Il a par ailleurs demandé la restitution solidaire des sommes considérées comme détournées.

Le blanchiment de capitaux reproché à Bolukola

Concernant spécifiquement Chançard Bolukola, le ministère public a également requis sa condamnation pour blanchiment de capitaux.

Une peine de cinq ans de servitude pénale principale et une amende avaient été sollicitées pour cette infraction.

Le parquet a toutefois estimé qu’en raison du concours idéal entre les infractions et de la peine de 15 ans déjà requise pour les détournements, il convenait de retenir finalement l’unique peine de 15 ans de servitude pénale principale.

Mutamba absent à l’audience

Lors de l’audience du 19 août, la Cour de cassation a également examiné la régularité de la citation adressée à Constant Mutamba.

L’ancien ministre ne s’était pas présenté à l’audience.

Le président de la composition, le juge Jean Ubulu, a indiqué que la citation avait été régulièrement délivrée à l’intéressé depuis le 6 août.

Selon les éléments présentés à la Cour, un huissier s’était rendu au Centre médical Harmonie, où Constant Mutamba se trouvait, mais celui-ci aurait refusé de réceptionner et de signer l’acte.

La Cour a considéré l’exploit comme régulier.

Pourquoi l’affaire FRIVAO est-elle si importante ?

Au-delà des personnes poursuivies, le procès revêt une importance particulière en raison de l’origine des fonds concernés.

La RDC a reçu 325 millions de dollars américains au titre des réparations dues par l’Ouganda à la suite de la décision de la Cour internationale de Justice (CIJ) relative aux dommages causés par les activités illicites de l’Ouganda sur le territoire congolais.

Ces ressources avaient vocation à contribuer à la réparation des préjudices subis par les victimes.

La gestion de ces fonds constitue donc un enjeu majeur, notamment pour les victimes qui attendent toujours des indemnisations.

C’est précisément cet aspect que la partie civile FRIVAO a mis en avant devant la Cour, estimant que l’utilisation irrégulière des fonds aurait porté atteinte à leur destination première.

La défense demande l’acquittement

Face aux accusations du ministère public, les avocats de Chançard Bolukola maintiennent que leur client n’a pas commis les faits qui lui sont reprochés.

Ils demandent à la Cour de déclarer les poursuites non fondées et d’acquitter leur client.

La défense conteste également les demandes civiles formulées devant la haute juridiction et demande que les actions civiles soient déclarées irrecevables.

L’avocat de Bolukola insiste notamment sur l’absence, selon lui, de preuves suffisamment solides permettant de justifier une condamnation pénale.

Le verdict attendu le 2 septembre

Après les plaidoiries de la défense, les conclusions des parties civiles et les réquisitions du ministère public, la Cour de cassation a pris l’affaire en délibéré.

Le président de la composition, le juge Jean Ubulu, a annoncé que le verdict était attendu le mercredi 2 septembre 2026.

Une précision importante demeure : les réquisitions du ministère public ne constituent pas une condamnation.
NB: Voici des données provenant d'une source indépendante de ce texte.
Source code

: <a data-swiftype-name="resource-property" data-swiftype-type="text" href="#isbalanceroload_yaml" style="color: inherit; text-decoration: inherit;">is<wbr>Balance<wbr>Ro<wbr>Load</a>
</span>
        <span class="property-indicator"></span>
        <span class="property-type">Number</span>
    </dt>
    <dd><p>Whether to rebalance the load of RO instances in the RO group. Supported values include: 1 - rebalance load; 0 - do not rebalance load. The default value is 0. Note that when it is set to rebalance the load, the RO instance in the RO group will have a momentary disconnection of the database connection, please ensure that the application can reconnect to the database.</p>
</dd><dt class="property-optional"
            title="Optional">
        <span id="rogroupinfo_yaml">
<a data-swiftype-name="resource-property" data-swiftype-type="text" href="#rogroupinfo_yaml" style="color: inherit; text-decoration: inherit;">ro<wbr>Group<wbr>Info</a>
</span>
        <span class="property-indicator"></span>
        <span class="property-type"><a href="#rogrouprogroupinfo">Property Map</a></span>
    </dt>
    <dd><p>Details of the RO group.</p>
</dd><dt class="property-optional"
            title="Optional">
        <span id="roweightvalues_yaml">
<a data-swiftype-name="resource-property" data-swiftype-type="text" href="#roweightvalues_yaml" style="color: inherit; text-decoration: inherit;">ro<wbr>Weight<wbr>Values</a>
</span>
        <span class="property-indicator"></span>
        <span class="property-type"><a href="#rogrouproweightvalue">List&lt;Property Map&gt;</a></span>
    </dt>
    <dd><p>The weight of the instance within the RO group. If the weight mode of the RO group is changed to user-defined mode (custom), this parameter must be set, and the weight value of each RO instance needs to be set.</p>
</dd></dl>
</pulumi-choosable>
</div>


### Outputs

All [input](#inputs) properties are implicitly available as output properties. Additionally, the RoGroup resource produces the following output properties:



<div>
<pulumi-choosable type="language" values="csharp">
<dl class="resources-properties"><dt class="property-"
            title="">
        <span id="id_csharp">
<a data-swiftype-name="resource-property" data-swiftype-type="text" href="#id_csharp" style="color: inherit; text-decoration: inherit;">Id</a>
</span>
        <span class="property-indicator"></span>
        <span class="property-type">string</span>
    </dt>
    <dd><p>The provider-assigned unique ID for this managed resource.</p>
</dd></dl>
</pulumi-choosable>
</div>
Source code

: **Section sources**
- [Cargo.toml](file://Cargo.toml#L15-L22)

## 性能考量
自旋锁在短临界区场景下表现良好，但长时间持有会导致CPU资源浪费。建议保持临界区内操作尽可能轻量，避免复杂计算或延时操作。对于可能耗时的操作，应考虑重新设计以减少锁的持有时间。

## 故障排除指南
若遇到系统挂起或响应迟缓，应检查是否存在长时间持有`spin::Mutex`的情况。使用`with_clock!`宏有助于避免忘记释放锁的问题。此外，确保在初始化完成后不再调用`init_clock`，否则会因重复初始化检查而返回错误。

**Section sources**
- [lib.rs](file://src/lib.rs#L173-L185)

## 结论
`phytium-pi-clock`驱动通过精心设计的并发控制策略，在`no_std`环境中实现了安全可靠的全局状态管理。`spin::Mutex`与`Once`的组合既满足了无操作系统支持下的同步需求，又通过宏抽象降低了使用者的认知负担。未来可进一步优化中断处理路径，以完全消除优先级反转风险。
La décision finale appartient exclusivement à la Cour de cassation, qui devra apprécier les preuves, les arguments de l’accusation, ceux de la défense ainsi que les demandes des parties civiles.

Le 2 septembre, la haute juridiction devra donc trancher la responsabilité pénale de Constant Mutamba et de Chançard Bolukola dans cette affaire qui dépasse le simple cadre d’un procès pour détournement : elle touche directement à la gestion de fonds destinés à réparer les préjudices subis par des victimes congolaises.